By Stephen Stapczynski
June 29, 2026 (Bloomberg) – Pakistan is looking to buy liquefied natural gas (LNG) for delivery this week. This comes after a series of attacks in the Strait of Hormuz that have affected the flow of this super-chilled fuel.
State-owned Pakistan LNG issued a tender over the weekend to acquire a shipment for delivery between June 30 and July 4, with bids due by Monday, according to a document on its website.
This quick request for purchase highlights the uncertainty buyers face regarding shipments passing through the Strait of Hormuz, a critical route for about 20% of the world's LNG. Pakistan has been dealing with an energy shortage since the conflict disrupted supplies from its main supplier, Qatar, which has led to buying more expensive fuel from the spot market in recent months.

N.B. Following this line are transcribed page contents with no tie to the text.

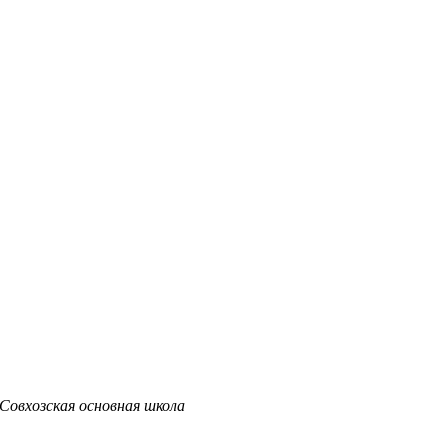
овхозская основная школа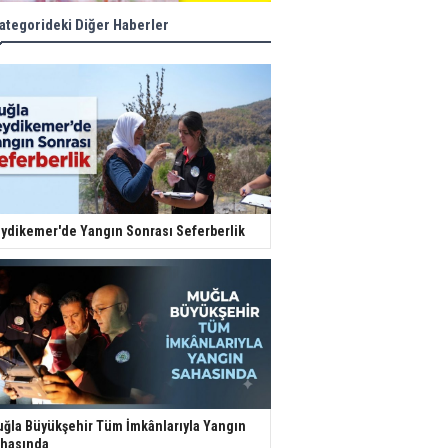
ategorideki Diğer Haberler
ydikemer'de Yangın Sonrası Seferberlik
ğla Büyükşehir Tüm İmkânlarıyla Yangın
hasında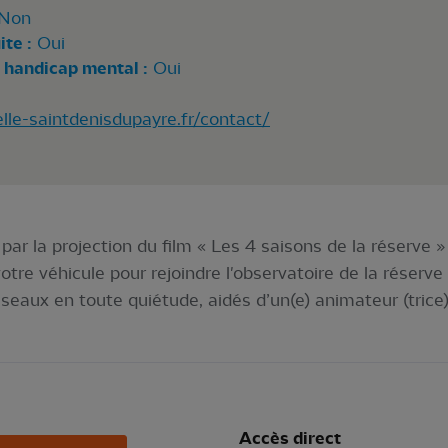
Non
te :
Oui
 handicap mental :
Oui
lle-saintdenisdupayre.fr/contact/
par la projection du film « Les 4 saisons de la réserve 
otre véhicule pour rejoindre l'observatoire de la réserve
iseaux en toute quiétude, aidés d’un(e) animateur (trice)
Accès direct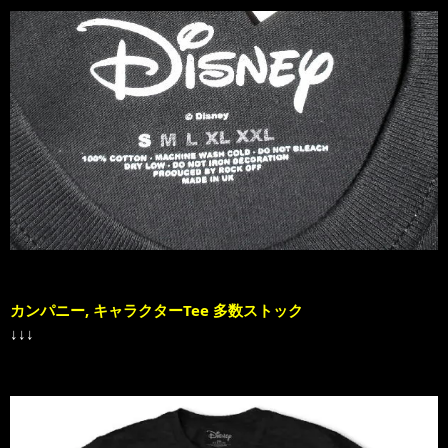
カンパニー, キャラクターTee 多数ストック
↓↓↓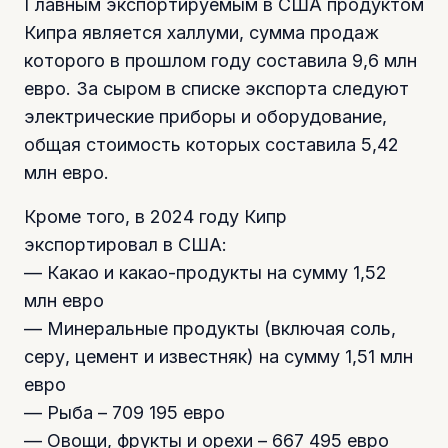
Главным экспортируемым в США продуктом
Кипра является халлуми, сумма продаж
которого в прошлом году составила 9,6 млн
евро. За сыром в списке экспорта следуют
электрические приборы и оборудование,
общая стоимость которых составила 5,42
млн евро.
Кроме того, в 2024 году Кипр
экспортировал в США:
— Какао и какао-продукты на сумму 1,52
млн евро
— Минеральные продукты (включая соль,
серу, цемент и известняк) на сумму 1,51 млн
евро
— Рыба – 709 195 евро
— Овощи, фрукты и орехи – 667 495 евро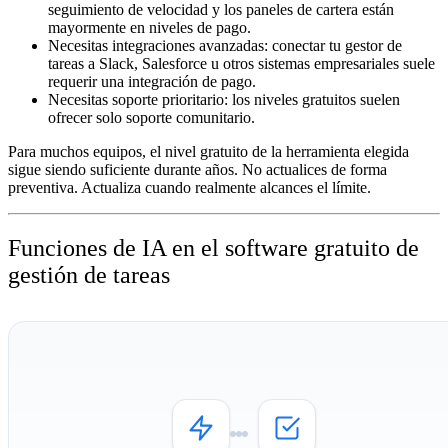
seguimiento de velocidad y los paneles de cartera están
mayormente en niveles de pago.
Necesitas integraciones avanzadas:
conectar tu gestor de
tareas a Slack, Salesforce u otros sistemas empresariales suele
requerir una integración de pago.
Necesitas soporte prioritario:
los niveles gratuitos suelen
ofrecer solo soporte comunitario.
Para muchos equipos, el nivel gratuito de la herramienta elegida
sigue siendo suficiente durante años. No actualices de forma
preventiva. Actualiza cuando realmente alcances el límite.
Funciones de IA en el software gratuito de
gestión de tareas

On Saturday, a ship carrying Qatari oil was attacked in the strait, just days after another vessel flagged in Singapore was also targeted. In response to these incidents, the Joint Maritime Information Center, which collaborates with naval and merchant shipping operations, raised its threat level in the region to substantial.
According to ship-tracking data, LNG carriers moving in and out of the waterway have paused since those attacks. This includes an empty LNG tanker that was heading into the Persian Gulf but turned back on Friday and has stayed in the Gulf of Oman.
It is not certain that Pakistan will proceed with the purchase, as the country often cancels tenders if a delivery from Qatar becomes available or if prices are too high.